=== Saved entries ===
=== Section Start ===

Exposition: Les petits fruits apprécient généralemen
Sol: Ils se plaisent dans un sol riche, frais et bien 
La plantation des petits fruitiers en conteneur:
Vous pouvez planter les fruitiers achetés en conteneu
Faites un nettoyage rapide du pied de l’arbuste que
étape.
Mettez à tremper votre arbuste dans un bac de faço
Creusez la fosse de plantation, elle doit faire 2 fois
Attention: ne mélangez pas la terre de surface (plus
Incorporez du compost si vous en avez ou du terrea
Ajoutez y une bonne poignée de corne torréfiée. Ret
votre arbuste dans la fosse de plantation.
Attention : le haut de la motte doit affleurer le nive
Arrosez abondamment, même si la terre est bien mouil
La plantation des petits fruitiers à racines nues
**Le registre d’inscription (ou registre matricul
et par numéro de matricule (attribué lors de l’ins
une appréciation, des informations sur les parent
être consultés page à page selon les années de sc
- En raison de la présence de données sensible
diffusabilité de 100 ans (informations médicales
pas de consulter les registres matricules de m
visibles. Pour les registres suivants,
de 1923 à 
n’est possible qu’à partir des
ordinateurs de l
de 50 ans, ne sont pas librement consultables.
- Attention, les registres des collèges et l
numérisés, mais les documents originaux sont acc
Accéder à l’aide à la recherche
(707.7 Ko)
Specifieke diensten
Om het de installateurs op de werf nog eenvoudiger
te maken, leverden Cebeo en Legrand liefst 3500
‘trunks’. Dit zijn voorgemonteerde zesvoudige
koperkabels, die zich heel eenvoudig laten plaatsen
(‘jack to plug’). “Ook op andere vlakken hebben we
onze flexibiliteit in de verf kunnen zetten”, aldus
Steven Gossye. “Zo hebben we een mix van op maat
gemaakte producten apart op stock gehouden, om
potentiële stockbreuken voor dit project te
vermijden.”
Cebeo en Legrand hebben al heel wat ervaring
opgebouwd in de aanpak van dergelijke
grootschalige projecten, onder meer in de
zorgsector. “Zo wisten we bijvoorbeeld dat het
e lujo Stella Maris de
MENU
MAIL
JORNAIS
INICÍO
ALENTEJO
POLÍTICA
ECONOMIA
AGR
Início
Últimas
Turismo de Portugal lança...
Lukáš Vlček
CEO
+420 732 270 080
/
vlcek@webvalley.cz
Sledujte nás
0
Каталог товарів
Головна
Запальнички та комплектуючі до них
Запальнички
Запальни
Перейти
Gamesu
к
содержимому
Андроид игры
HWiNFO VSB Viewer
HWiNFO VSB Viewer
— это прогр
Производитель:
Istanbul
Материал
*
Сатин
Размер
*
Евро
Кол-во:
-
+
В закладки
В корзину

=== Section End ===

=== Exercise description ===
Please report every line in the entries above that holds the string "Legrand".

=== Reply ===
te maken, leverden Cebeo en Legrand liefst 3500
Cebeo en Legrand hebben al heel wat ervaring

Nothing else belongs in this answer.